Prestigious international competition recognizes designs with most potential to improve lives
BOSTON, June 9, 2011 — The Wyss Institute for Biologically Inspired Engineering at Harvard University announced today that its lung-on-a-chip microdevice, which could help replace animal testing and accelerate the arrival of promising and affordable new drugs on the market, has been named a finalist for a 2011 INDEX: Design for Life Award. It was one of just 61 finalists selected by an international jury from a total of 966 nominations.
INDEX Awards honor designs from around the world that have the most potential to improve the lives of people everywhere. Given biennially in the categories of body, home, work, play, and community, the INDEX awards are the largest monetary design prizes in the world, with each winner receiving 100,000 Euros.
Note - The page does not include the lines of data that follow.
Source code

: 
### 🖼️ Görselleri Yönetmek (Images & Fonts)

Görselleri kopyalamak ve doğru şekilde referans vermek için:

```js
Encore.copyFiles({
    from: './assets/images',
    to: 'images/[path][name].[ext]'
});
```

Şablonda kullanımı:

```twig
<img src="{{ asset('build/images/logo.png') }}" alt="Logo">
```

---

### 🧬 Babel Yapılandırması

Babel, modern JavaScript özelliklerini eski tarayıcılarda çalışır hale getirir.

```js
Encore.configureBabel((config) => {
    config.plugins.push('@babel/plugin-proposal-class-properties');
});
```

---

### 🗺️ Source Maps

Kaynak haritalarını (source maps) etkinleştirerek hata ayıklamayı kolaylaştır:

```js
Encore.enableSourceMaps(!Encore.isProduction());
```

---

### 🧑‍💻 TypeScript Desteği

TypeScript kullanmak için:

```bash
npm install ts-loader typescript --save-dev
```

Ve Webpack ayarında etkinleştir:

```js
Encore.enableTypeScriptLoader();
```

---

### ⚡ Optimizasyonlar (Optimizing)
The Lung-on-a-Chip is based on technology developed by Wyss Institute Founding Director Donald E. Ingber, M.D., Ph.D. and Wyss Technology Development Fellow Dan Dongeun Huh. It combines microfabrication techniques from the computer industry with modern tissue engineering approaches and living human cells to create a living, breathing lung on a clear, flexible microchip the size of a computer memory stick. The simple device recapitulates human lung responses to infection, inflammation, and environmental toxins.
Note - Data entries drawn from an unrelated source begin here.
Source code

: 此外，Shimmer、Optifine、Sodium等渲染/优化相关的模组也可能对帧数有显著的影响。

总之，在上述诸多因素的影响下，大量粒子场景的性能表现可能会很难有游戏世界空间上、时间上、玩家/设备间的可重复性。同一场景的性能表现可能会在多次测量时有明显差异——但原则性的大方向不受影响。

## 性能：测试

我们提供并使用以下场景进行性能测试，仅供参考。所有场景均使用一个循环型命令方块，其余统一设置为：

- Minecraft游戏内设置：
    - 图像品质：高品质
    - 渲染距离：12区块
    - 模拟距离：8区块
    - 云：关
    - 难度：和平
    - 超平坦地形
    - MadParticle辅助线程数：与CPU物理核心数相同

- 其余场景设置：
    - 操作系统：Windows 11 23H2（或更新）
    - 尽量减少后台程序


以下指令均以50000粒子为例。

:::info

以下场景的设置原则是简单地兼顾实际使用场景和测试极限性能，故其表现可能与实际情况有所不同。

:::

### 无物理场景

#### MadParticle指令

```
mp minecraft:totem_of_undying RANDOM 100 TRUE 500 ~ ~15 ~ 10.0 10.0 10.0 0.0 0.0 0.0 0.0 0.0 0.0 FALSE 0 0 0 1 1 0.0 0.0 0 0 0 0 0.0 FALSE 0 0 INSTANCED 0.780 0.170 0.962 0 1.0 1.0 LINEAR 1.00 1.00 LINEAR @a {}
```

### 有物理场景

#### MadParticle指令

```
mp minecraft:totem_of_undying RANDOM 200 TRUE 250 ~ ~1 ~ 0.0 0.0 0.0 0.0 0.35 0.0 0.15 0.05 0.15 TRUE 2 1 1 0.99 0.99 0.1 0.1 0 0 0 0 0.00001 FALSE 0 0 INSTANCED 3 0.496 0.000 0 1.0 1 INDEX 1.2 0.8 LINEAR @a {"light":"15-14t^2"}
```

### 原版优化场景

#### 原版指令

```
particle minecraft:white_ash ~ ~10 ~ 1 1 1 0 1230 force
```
By mimicking these complex behaviors, the Lung-on-a-Chip offers a new approach to accurately and immediately test the safety and efficacy of new drug compounds, while also assessing the toxicity of the airborne nanoparticles that appear today in a range of consumer goods, as well as in air and water pollution.
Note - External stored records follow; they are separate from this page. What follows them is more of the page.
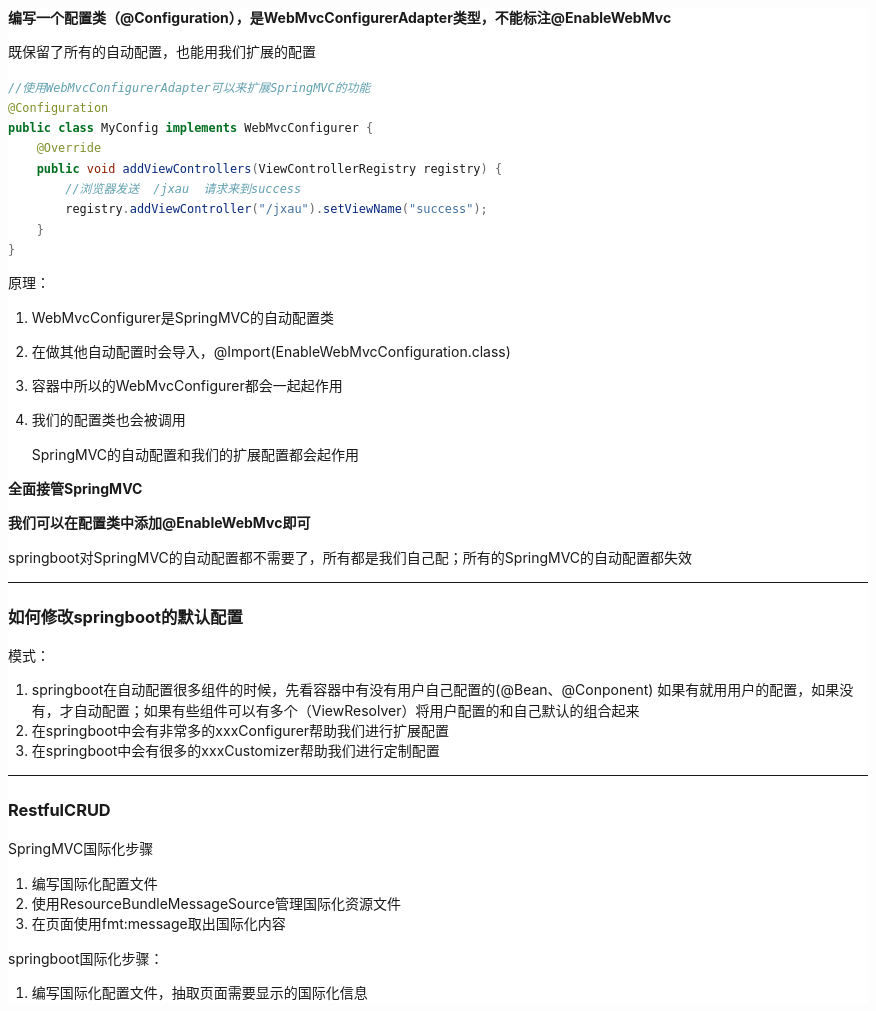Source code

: **编写一个配置类（@Configuration），是WebMvcConfigurerAdapter类型，不能标注@EnableWebMvc**

既保留了所有的自动配置，也能用我们扩展的配置

```java
//使用WebMvcConfigurerAdapter可以来扩展SpringMVC的功能
@Configuration
public class MyConfig implements WebMvcConfigurer {
    @Override
    public void addViewControllers(ViewControllerRegistry registry) {
        //浏览器发送  /jxau  请求来到success
        registry.addViewController("/jxau").setViewName("success");
    }
}
```

原理：

1. WebMvcConfigurer是SpringMVC的自动配置类

2. 在做其他自动配置时会导入，@Import(EnableWebMvcConfiguration.class)

3. 容器中所以的WebMvcConfigurer都会一起起作用

4. 我们的配置类也会被调用

   SpringMVC的自动配置和我们的扩展配置都会起作用



**全面接管SpringMVC**

**我们可以在配置类中添加@EnableWebMvc即可**

springboot对SpringMVC的自动配置都不需要了，所有都是我们自己配；所有的SpringMVC的自动配置都失效

---

### 如何修改springboot的默认配置

模式：

1. springboot在自动配置很多组件的时候，先看容器中有没有用户自己配置的(@Bean、@Conponent) 如果有就用用户的配置，如果没有，才自动配置；如果有些组件可以有多个（ViewResolver）将用户配置的和自己默认的组合起来
2. 在springboot中会有非常多的xxxConfigurer帮助我们进行扩展配置
3. 在springboot中会有很多的xxxCustomizer帮助我们进行定制配置

---

### RestfulCRUD

SpringMVC国际化步骤

1. 编写国际化配置文件
2. 使用ResourceBundleMessageSource管理国际化资源文件
3. 在页面使用fmt:message取出国际化内容

springboot国际化步骤：

1. 编写国际化配置文件，抽取页面需要显示的国际化信息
As an alternative to current animal testing models, which are costly, time consuming, and unreliable, the Lung-on-a-Chip could dramatically accelerate the drug development process, while also enhancing our understanding of the toxic effects of airborne pollutants, which have so far been difficult to gauge. It is a finalist in the body category, which includes medical devices, prosthetics, and designs for accessing potable water.
“We are honored to have such a visionary organization recognize our work as having the potential to improve people’s lives–as that is certainly the core goal of our institute,” said Ingber. “We want to help create a world where people everywhere can access promising new drugs at affordable prices in time to save their lives and where people will not be exposed to harmful contaminants in the air they breathe.”
INDEX: Design for Life Award winners will be announced September 2, 2011 at a ceremony in the Copenhagen opera house. All the finalists also will be displayed in the world-touring INDEX: Award 2011 Exhibition, premiering in Copenhagen in September.